[Page images and extracted text]
..........

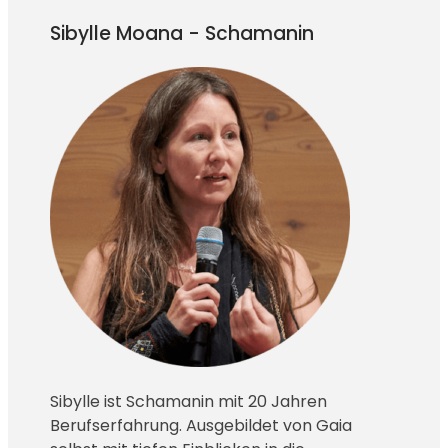
Sibylle Moana - Schamanin
Sibylle ist Schamanin mit 20 Jahren
Berufserfahrung. Ausgebildet von Gaia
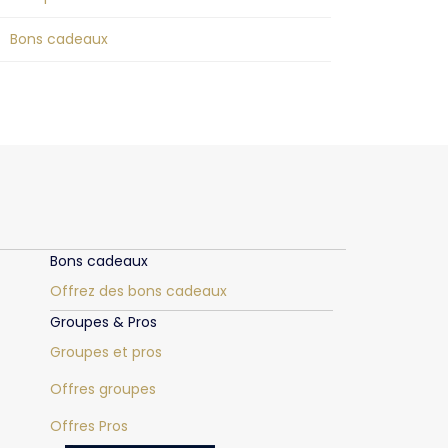
Bons cadeaux
Bons cadeaux
Offrez des bons cadeaux
Groupes & Pros
Groupes et pros
Offres groupes
Offres Pros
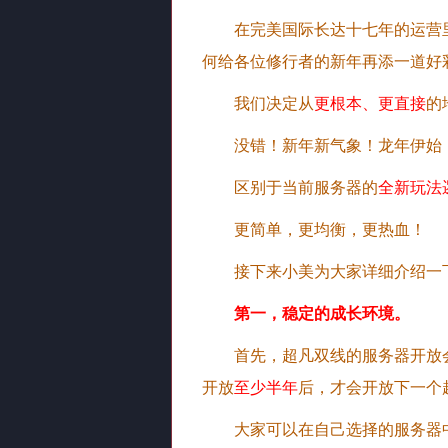
在完美国际长达十七年的运营
何给各位修行者的新年再添一道好
我们决定从
更根本、更直接
的
没错！新年新气象！龙年伊始
区别于当前服务器的
全新玩法
更简单，更均衡，更热血！
接下来小美为大家详细介绍一
第一，稳定的成长环境。
首先，超凡双线的服务器开放
开放
至少半年
后，才会开放下一个
大家可以在自己选择的服务器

..........

- JOB ITEM -
All lines from the one that holds "第一，稳定的成长环境。" to the end of the entries above must be transcribed exactly, both ends included, and no others.

- EXERCISE RESPONSE -
第一，稳定的成长环境。
首先，超凡双线的服务器开放
开放
至少半年
后，才会开放下一个
大家可以在自己选择的服务器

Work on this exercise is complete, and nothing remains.